# EXERCISE GOAL
Set down nothing but the lines from the one containing "Manage services" to the final line of the material, exactly as written, and drop the pictures.
+++
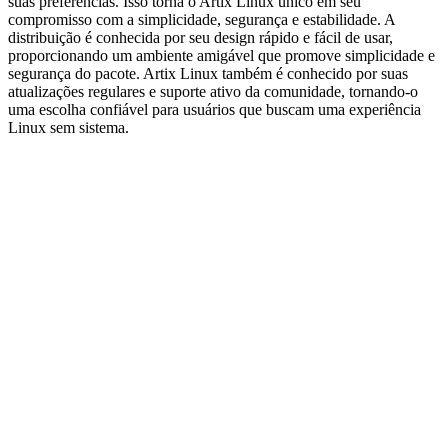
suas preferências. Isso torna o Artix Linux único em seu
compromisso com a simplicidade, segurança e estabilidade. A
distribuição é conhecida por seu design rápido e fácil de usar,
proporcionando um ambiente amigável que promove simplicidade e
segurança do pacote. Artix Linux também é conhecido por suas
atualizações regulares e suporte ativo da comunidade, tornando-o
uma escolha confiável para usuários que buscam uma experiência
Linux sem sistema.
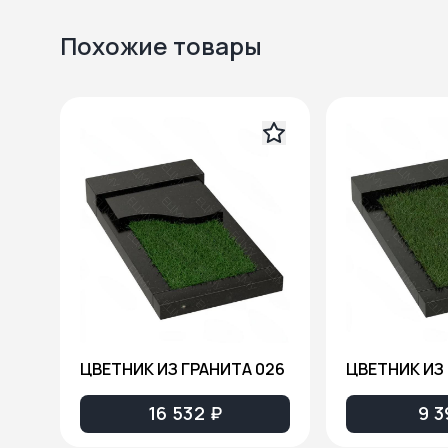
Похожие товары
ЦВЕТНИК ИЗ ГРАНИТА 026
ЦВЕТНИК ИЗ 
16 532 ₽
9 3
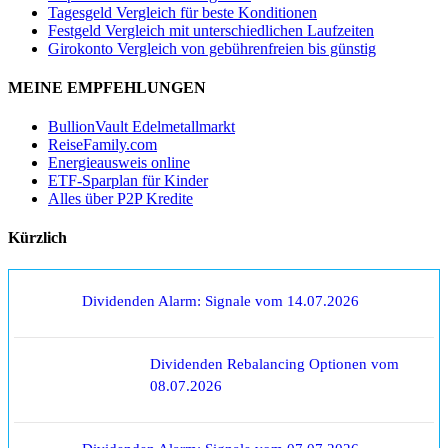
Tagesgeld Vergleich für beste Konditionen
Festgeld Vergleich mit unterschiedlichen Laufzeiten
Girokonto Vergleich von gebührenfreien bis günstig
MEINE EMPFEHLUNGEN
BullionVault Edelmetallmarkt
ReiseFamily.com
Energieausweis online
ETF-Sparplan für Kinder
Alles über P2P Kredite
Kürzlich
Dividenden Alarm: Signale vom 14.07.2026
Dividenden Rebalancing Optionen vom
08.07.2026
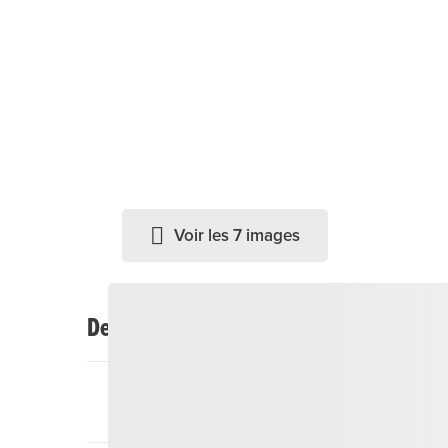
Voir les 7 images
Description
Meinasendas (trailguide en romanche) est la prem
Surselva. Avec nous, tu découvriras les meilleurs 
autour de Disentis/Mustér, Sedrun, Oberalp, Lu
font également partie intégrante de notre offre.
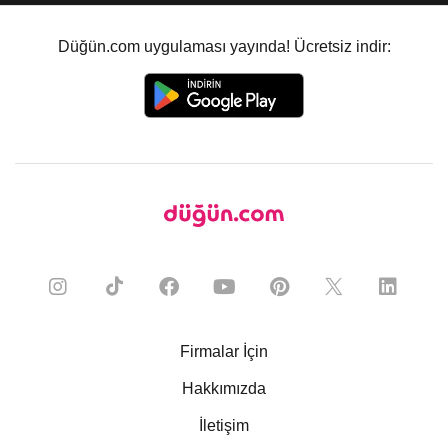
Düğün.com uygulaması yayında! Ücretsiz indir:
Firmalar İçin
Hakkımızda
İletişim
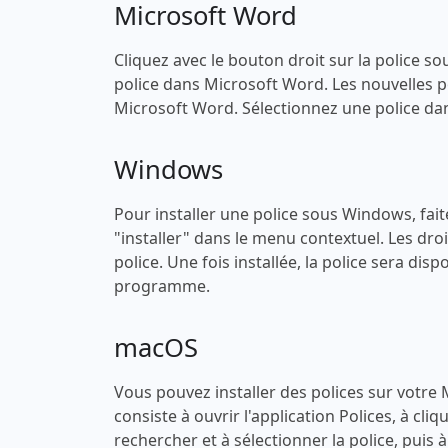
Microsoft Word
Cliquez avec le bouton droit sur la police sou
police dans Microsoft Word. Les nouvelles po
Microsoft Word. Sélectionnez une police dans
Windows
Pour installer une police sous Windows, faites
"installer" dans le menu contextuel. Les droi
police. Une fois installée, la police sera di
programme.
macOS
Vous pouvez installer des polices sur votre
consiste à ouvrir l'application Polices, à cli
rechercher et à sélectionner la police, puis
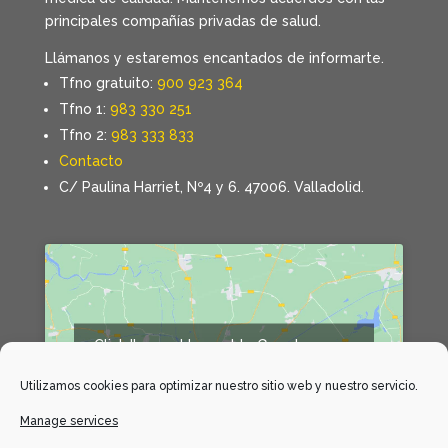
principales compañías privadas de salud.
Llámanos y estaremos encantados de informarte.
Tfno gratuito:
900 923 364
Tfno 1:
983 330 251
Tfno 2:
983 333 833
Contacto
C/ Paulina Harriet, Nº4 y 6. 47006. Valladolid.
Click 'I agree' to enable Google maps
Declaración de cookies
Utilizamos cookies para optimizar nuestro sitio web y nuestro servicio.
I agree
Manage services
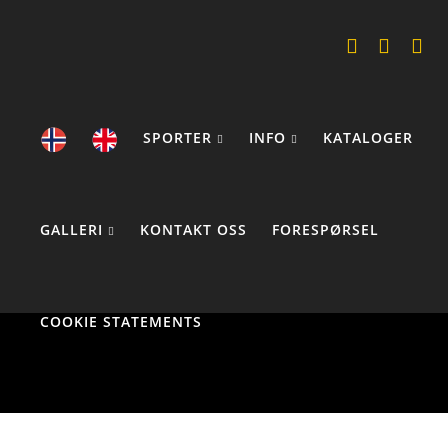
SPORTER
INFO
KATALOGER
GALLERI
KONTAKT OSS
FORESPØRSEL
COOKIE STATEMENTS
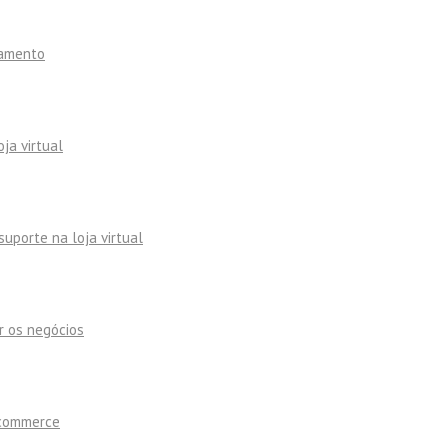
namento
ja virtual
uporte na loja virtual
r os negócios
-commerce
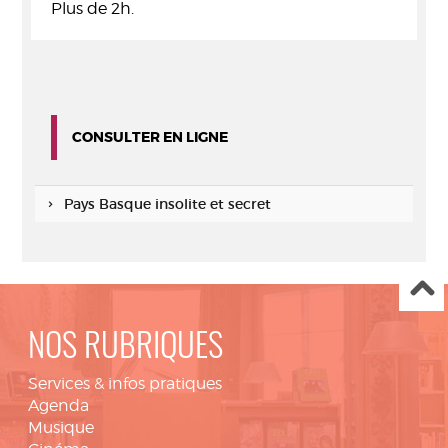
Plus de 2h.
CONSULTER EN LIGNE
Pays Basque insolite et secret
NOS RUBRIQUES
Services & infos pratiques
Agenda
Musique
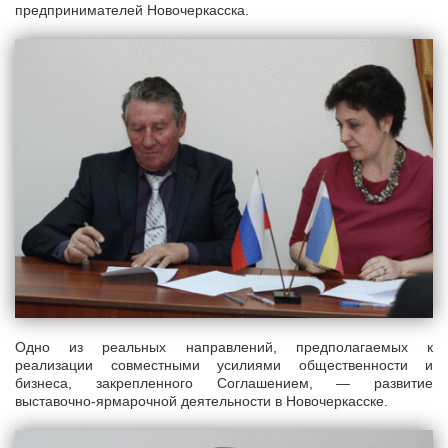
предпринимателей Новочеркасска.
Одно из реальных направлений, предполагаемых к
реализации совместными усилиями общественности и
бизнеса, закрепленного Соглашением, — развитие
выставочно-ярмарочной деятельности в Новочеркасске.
+++
# RESULT
Manage services
SPORTER
INFO
KATALOGER
GALLERI
KONTAKT OSS
FORESPØRSEL
COOKIE STATEMENTS
namento
ja virtual
uporte na loja virtual
r os negócios
-commerce
Plus de 2h.
CONSULTER EN LIGNE
Pays Basque insolite et secret
NOS RUBRIQUES
Services & infos pratiques
Agenda
Musique
предпринимателей Новочеркасска.
Одно из реальных направлений, предполагаемых к
реализации совместными усилиями общественности и
бизнеса, закрепленного Соглашением, — развитие
выставочно-ярмарочной деятельности в Новочеркасске.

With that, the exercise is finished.